In August 2021, she attempted to re-enter Britain to formalise the marriage in a civil ceremony. As a Mauritian national she did not require a visa, but immigration officers at Heathrow searched her phone on arrival and discovered Isis-related material, including jihadist propaganda videos and footage of soldiers. A police report presented to the Special Immigration Appeals Commission noted that she “appeared very blasé” about the content and said she could not recall how it had come to be on her device, though she admitted she had wanted to learn more about it. Despite these findings, she was allowed into the country and went on to live with Rahman.
In February 2022, Rahman was arrested and recalled to prison after breaching the terms of his licence. He was convicted of failing to notify authorities about a mobile phone, an email address and a bank account. The court heard he had used the undisclosed phone to make private video calls to Purbhoo, and a forensic psychology report found she had been “complicit in the breaches for which Mr Rahman was convicted.”

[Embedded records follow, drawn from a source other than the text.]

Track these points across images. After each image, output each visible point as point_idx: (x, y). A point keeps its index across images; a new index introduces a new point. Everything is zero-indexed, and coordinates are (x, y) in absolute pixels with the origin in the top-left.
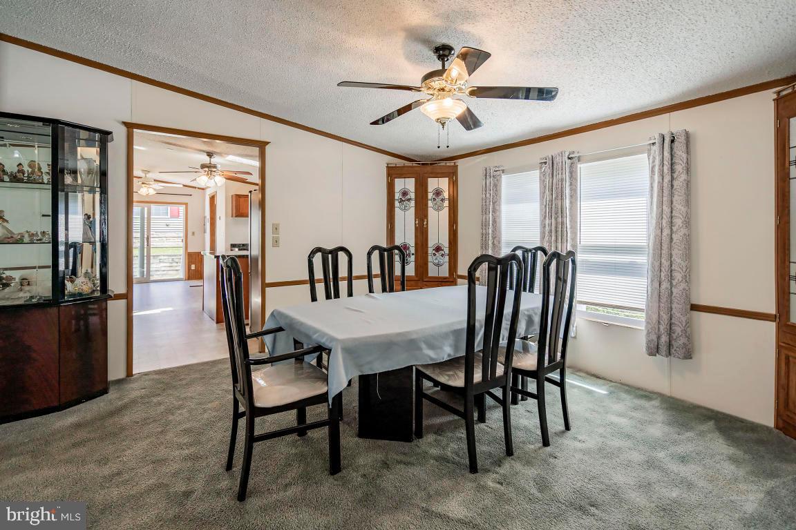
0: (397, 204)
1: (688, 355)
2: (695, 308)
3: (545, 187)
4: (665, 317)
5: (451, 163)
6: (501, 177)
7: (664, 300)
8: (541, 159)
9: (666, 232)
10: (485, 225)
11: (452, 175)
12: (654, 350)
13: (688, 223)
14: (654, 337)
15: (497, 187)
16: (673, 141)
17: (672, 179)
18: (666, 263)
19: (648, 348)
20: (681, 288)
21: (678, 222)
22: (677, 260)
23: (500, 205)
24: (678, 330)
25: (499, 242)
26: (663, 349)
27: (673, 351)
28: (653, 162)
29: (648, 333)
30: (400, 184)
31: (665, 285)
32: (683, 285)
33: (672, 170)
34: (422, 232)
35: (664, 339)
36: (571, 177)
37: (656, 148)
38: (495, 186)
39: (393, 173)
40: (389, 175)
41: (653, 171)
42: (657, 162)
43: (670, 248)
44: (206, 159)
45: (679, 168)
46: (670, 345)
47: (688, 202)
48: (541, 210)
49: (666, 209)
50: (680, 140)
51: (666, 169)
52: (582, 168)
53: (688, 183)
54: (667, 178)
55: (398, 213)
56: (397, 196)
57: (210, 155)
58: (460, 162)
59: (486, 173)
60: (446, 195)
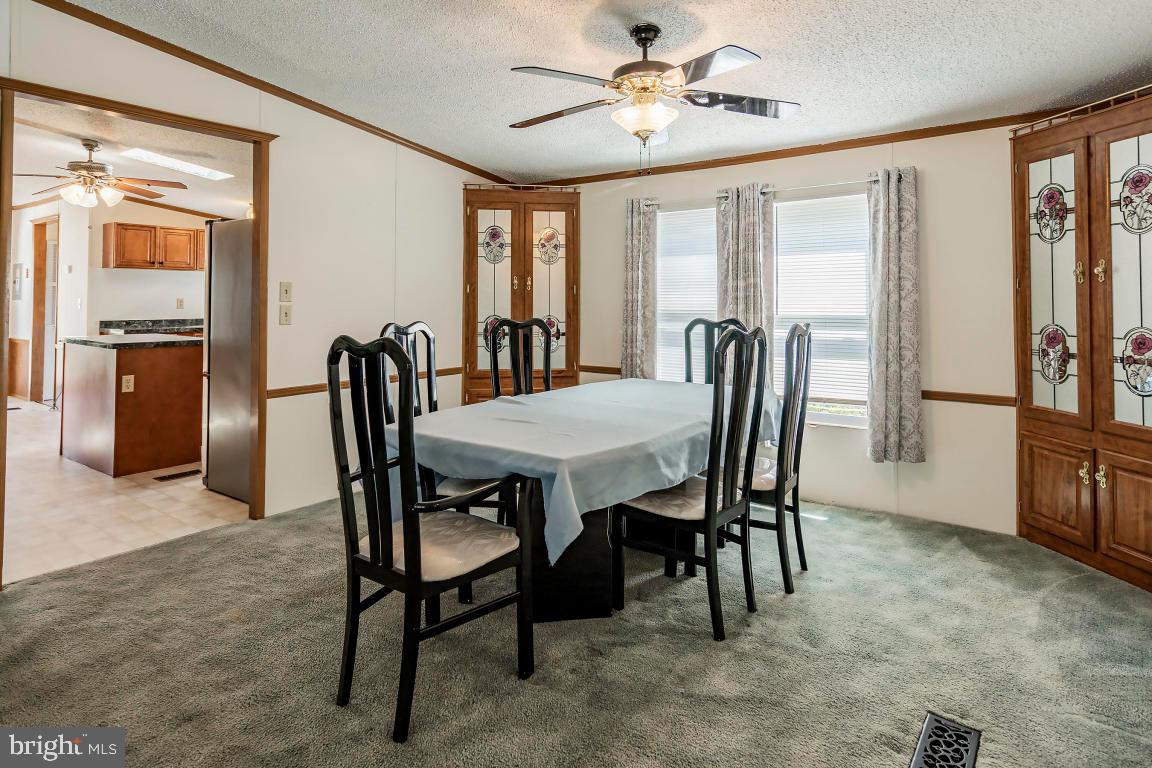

Purbhoo’s case was reviewed in 2023 and she was permanently excluded from the United Kingdom by then-Home Secretary Suella Braverman. In a ruling published this week, judges at the Special Immigration Appeals Commission upheld that decision and dismissed her appeal. Mrs Justice Farbey, Mark Ockelton and Roger Golland found that her willingness to place her “own interests over and above legal or administrative processes is troubling and risky,” and concluded she had been “reasonably assessed as a national security risk.”
The legal restrictions that had previously prevented reporting of Purbhoo’s identity and her relationship with Rahman have now been lifted.